The American Association of State Highway and Transportation Officials’ Council on Active Transportation will host a free 90-minute long virtual peer exchange spotlighting state department of transportation efforts to support bicycling and pedestrian mobility needs.

[Above photo courtesy of Caltrans.]

To be held August 12 from 1:00 pm to 2:30 pm EDT, the webinar’s state DOT speakers present for 12 to 15 minutes on a range of active transportation topics – including speed management, decision-making collaboration, decision-making, data collection, and safety – then participate in a question and answer session with attendees.

To register for this free webinar, click here.

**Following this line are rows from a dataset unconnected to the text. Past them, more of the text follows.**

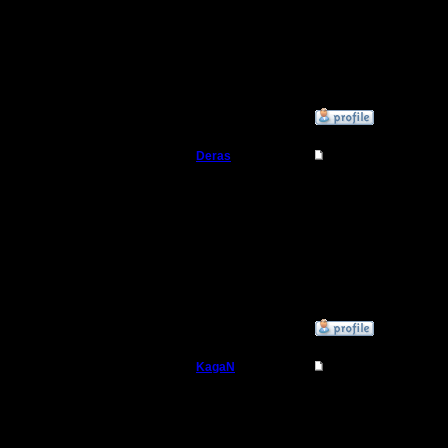
Регистрация:
Недавно стал свидетел
2.11.16
юге карты, юго-запад 
Сообщений: 564
каждому из противнико
Откуда:
Правда, все равно про
»
4.11.16 20:54
Deras
Re: Играет ли кто 
Захватчик
Мда...
Почитал я тут ваши со
Люди хороши только на
Регистрация:
13.8.16
Сообщений: 79
Откуда: Киев
»
7.11.16 20:24
KagaN
Re: Играет ли кто 
Полубог
Либо мне это только п
работает. По крайней 
А человечьими магами 
Регистрация:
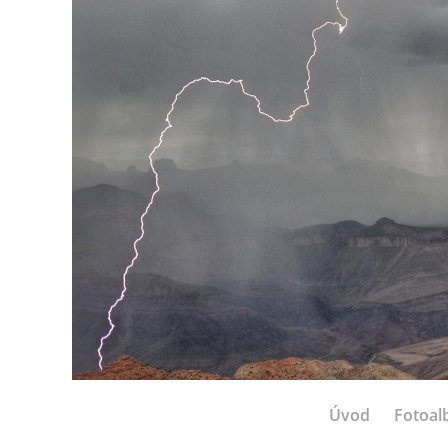
Úvod
Fotoa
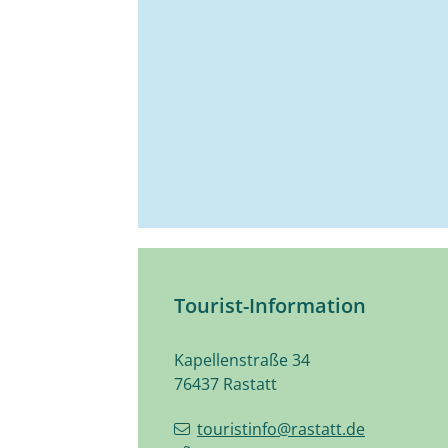
Tourist-Information
Kapellenstraße 34
76437
Rastatt
touristinfo@rastatt.de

Toks Omishakin – executive director of the California Department of Transportation and chair of AASHTO’s Council on Active Transportation – will provide opening remarks for this webinar. His agency recently adopted an updated bicycle and pedestrian action plan that aims to reduce dependence on driving, promote safety, and reconnect communities that have been divided by freeways and high-speed roads. Caltrans said it developed that updated action plan in consultation with the California Walk/Bike Technical Advisory Committee with the goal of increasing bicycling, walking and transit trips.

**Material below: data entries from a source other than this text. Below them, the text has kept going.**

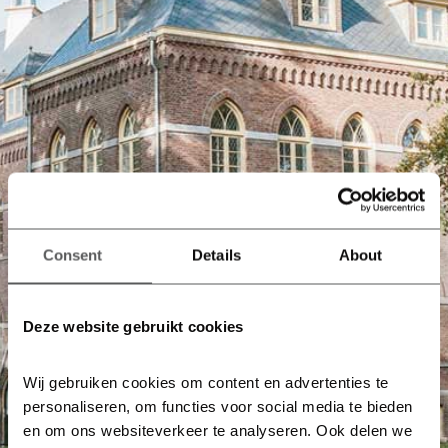
Consent
Details
About
Deze website gebruikt cookies
Wij gebruiken cookies om content en advertenties te 
personaliseren, om functies voor social media te bieden 
en om ons websiteverkeer te analyseren. Ook delen we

Vermont Seeking Applications for Bicycle/Pedestrian Infrastructure Projects

The Vermont Agency of Transportation (VTrans) recently issued a grant solicitation for new infrastructure projects to improve statewide access and safety for bicyclists and pedestrians.

The agency noted that in 2019, it awarded a total of $3.6 million for construction and planning projects throughout Vermont via its Bicycle and Pedestrian grant program.

“These projects make it possible for more people to walk and bike safely in Vermont communities,” noted Joe Flynn, Vermont’s transportation secretary, in a statement.

“Municipalities across Vermont understand that providing good facilities for walking and bicycling are key factors for livability that can stimulate economic development in our downtowns and improve public health,” he said. “In light of the current pandemic, providing safe ways for Vermonters to walk and bike is especially important. Supporting our downtowns is critical in helping jumpstart our economy.”

Flynn added that the goals for this VTrans grant program are to improve transportation options for commuters, visitors to the state, and recreational use. The agency also noted that Vermont ranks fourth in the nation for the percentage of commuters who bike or walk to work and fourth in per capita spending on bicycle/pedestrian projects, according to the 2018 benchmarking report on bicycling and walking in the United States issued by the League of American Bicyclists.